## Excerpted data
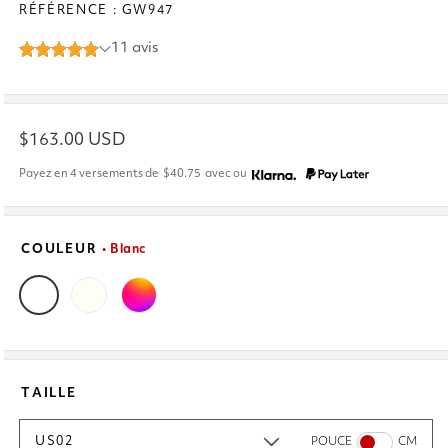
RÉFÉRENCE : GW947
Prix
$163.00 USD
habituel
Payez en 4 versements de
$40.75
avec
ou
COULEUR
• Blanc
TAILLE
US02
POUCE
CM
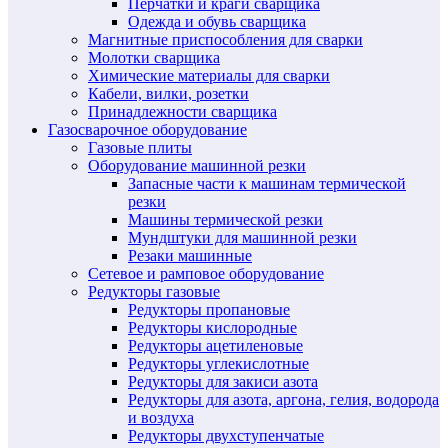
Перчатки и краги сварщика
Одежда и обувь сварщика
Магнитные приспособления для сварки
Молотки сварщика
Химические материалы для сварки
Кабели, вилки, розетки
Принадлежности сварщика
Газосварочное оборудование
Газовые плиты
Оборудование машинной резки
Запасные части к машинам термической
резки
Машины термической резки
Мундштуки для машинной резки
Резаки машинные
Сетевое и рамповое оборудование
Редукторы газовые
Редукторы пропановые
Редукторы кислородные
Редукторы ацетиленовые
Редукторы углекислотные
Редукторы для закиси азота
Редукторы для азота, аргона, гелия, водорода
и воздуха
Редукторы двухступенчатые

## Work item
Check each line of the material for "машинной". Copy the ones that have it.

## Your solution
Оборудование машинной резки
Мундштуки для машинной резки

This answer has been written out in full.